When Drake appeared at the 61st annual Grammy Awards on Sunday, February 10, everyone was shocked. Earlier this month, Grammys producer Ken Ehrlich told The New York Times he had offered Drake a performance slot at the show – which he turned down. The singer, 32, hasn’t appeared at the biggest night in music since 2013. Then, in 2017, he said in an interview with OVO Sound that he doesn’t consider himself a rapper but “the only category they can manage to fit me in is a rap category.”
“If I ever feel like an outsider, it’s usually because I’m not American. That’s when I feel like people are against me,” Drake, whose real name is Aubrey Graham, said at the time. “I guess maybe it has something to do with the fact that I have quite an eclectic makeup. I am mixed, I am Jewish … at the end of the day, when it comes to everything else, I’m black.”
However, 2019 was the exception. Drake walked out on stage when Dan + Shay announced that he had won the Best Rap Song trophy for “God’s Plan.”
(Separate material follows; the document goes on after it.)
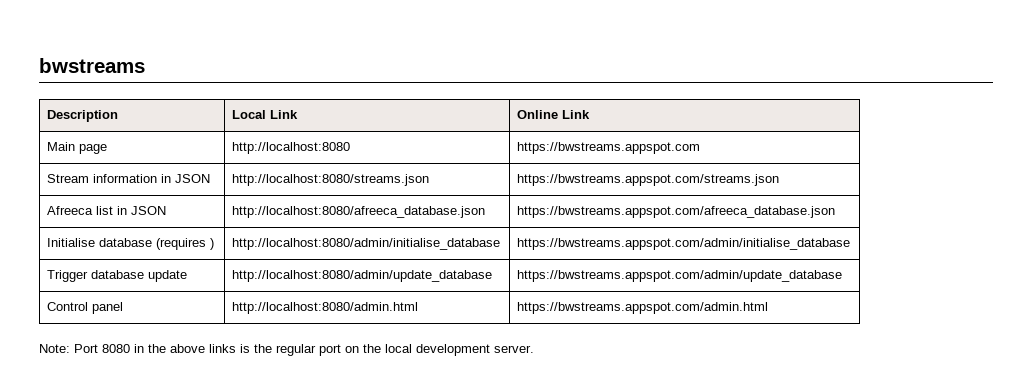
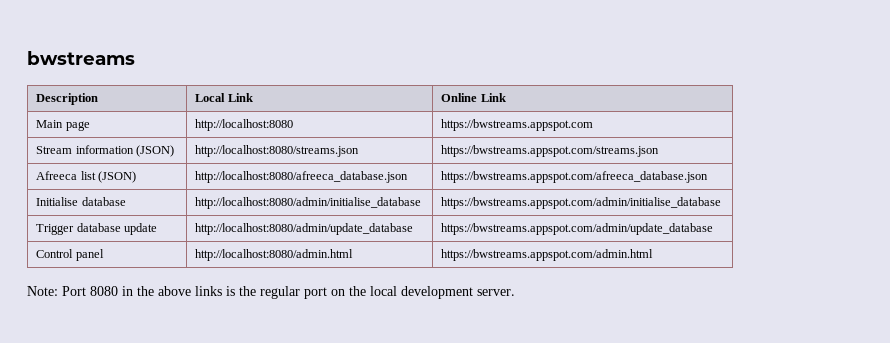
[160,174,210,183] in JSON -> [136,145,175,157] (JSON)
[116,206,166,215] in JSON -> [98,171,137,183] (JSON)
[155,238,214,250] (requires ) -> (126, 201) none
“It’s like the first time in Grammys history where I actually am who I thought I was for a second, so I like that. I definitely did not think I was winning anything,” he began his speech. “I want to take this opportunity while I’m up here to talk to all the kids watching, those aspiring to do music, and all my peers that make music from their heart, that do things pure and tell the truth. I want to let you know we play in an opinion-based sport, not a factual-based sport. It is not the NBA, where at the end of year you’re holding a trophy because you made the right decisions or won the games.”
He continued: “This is a business where sometimes it is up to a bunch of people that might not understand what a mixed-race kid from Canada has to say … or a fly Spanish girl from New York or anyone else, or a brother from Houston right there, my brother Travis [Scott],” the “Hotline Bling” crooner said. “You’ve already won if you have people who are singing your songs word for word, if you are a hero in your hometown. If there is (sic) people who have regular jobs who are coming out in the rain, in the snow, spending their hard-earned money to buy tickets to come to your shows, you don’t need this right here, I promise you, you already won.”
Audiences at home then could hear him say, “but,” before CBS went to a commercial break.
Update: A rep for the show informed press after the show that producers thought Drake was done with his speech when he paused; they offered him the chance to get back on stage and finish his speech, but he said he was happy with what he had said and didn’t have anything to add.